The UK’s proposed 15% point-of-consumption (POC) tax on online gambling gross profits will not only fail to achieve its stated aims of protecting consumers, it could put UK-facing operators out of business. Those were the conclusions of a KPMG report commissioned by the Remote Gambling Association (RGA), which is seeking to convince the government to reduce the tax to a more manageable rate of 10% or less.

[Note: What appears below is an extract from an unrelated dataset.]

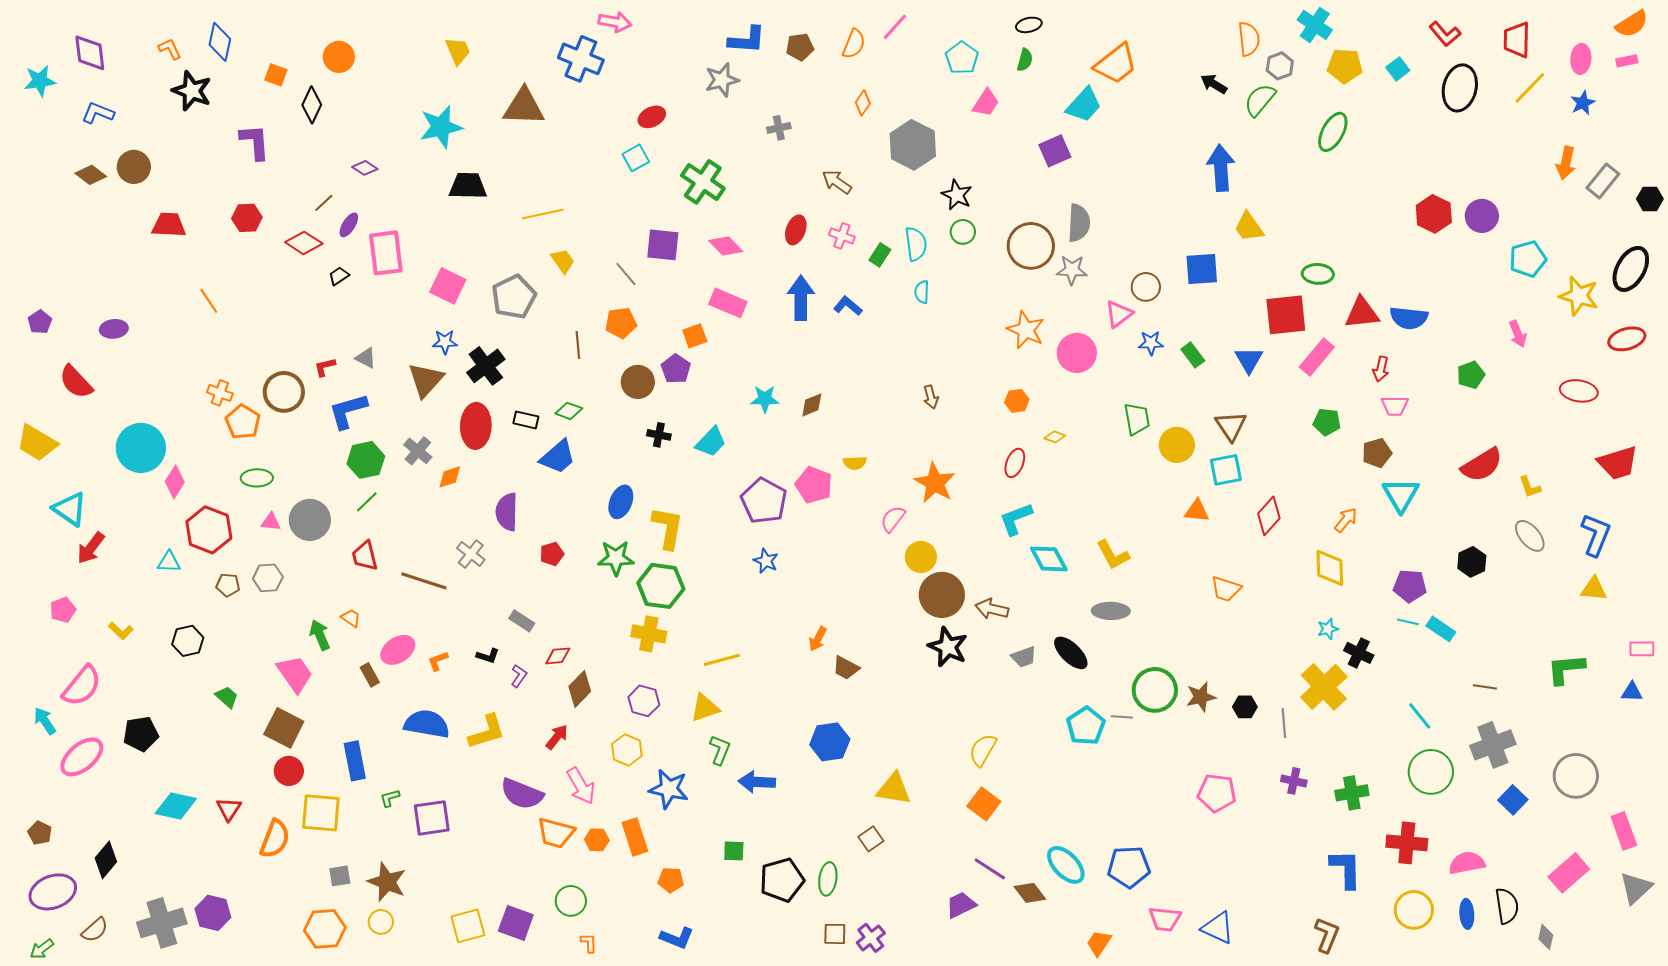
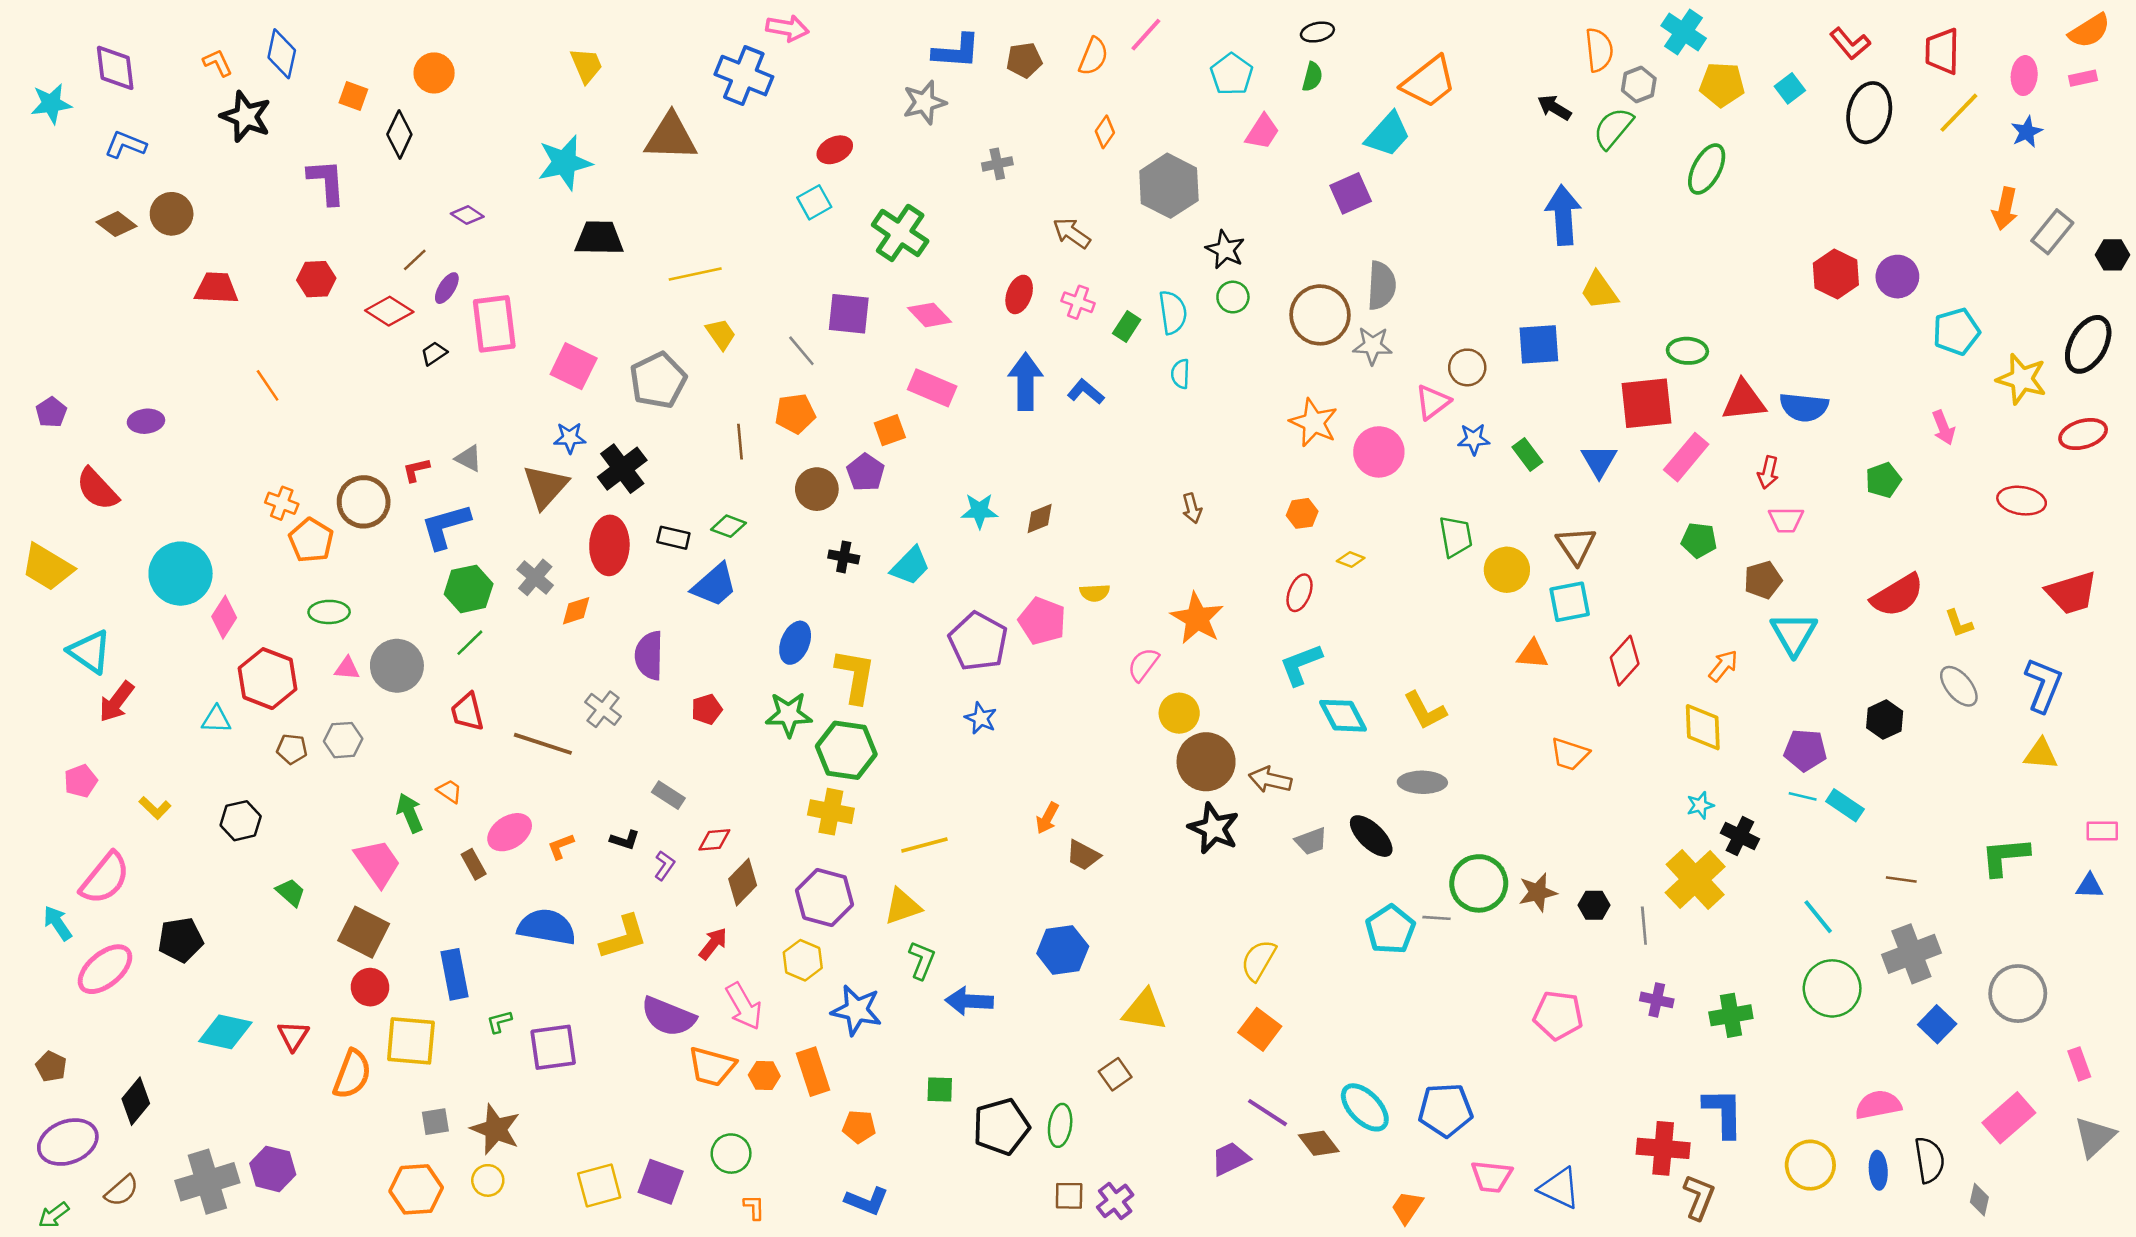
purple hexagon: (644, 701) -> (825, 897), size x1.4
pink rectangle: (1624, 831) -> (2079, 1064), size x0.7
red cross: (1407, 843) -> (1663, 1148), moved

The UK gov’t intends to introduce the POC tax in its next budget in March, with the changes slated to take effect Dec. 1, 2014. Once imposed, all operators taking wagers from and advertising to UK customers must hold a license issued by the UK Gambling Commission, effectively spelling an end to the privileges of operators in so-called ‘white list’ jurisdictions – Alderney, Antigua and the Isle of Man. The change would also affect the multitude of UK operators who relocated their online operations to Gibraltar in recent years, many of which are RGA members and together have raised a £500k war chest to fund a potential legal challenge of the POC tax with the European Commission.
While the UK gov’t insists the true intent of the POC tax is to bring operators under the regulatory umbrella of the Gambling Commission and thereby offer UK punters greater protection from online shenanigans, the Treasury has estimated the POC tax would boost gov’t revenue by £300m annually. However, the KPMG study claims this estimate doesn’t factor in the likelihood that operators would foist the new cost of doing business onto punters, many of whom would switch to unlicensed operators offering better returns. RGA CEO Clive Hawkswood said a tax above 10% was “not sustainable” in a mature market like the UK “where consumers already know what level of value and choice to expect.”
The RGA is also seeking to exempt certain incentives and bonuses from the new tax. Hawkswood warned that once imposed, the POC tax could result in negative changes to the market that a subsequent lowering of the tax rate may not be able to undo. Hawkswood said it was “vitally important that the government does not repeat past mistakes” that led to the earlier mass exodus of the UK betting firms to Gibraltar.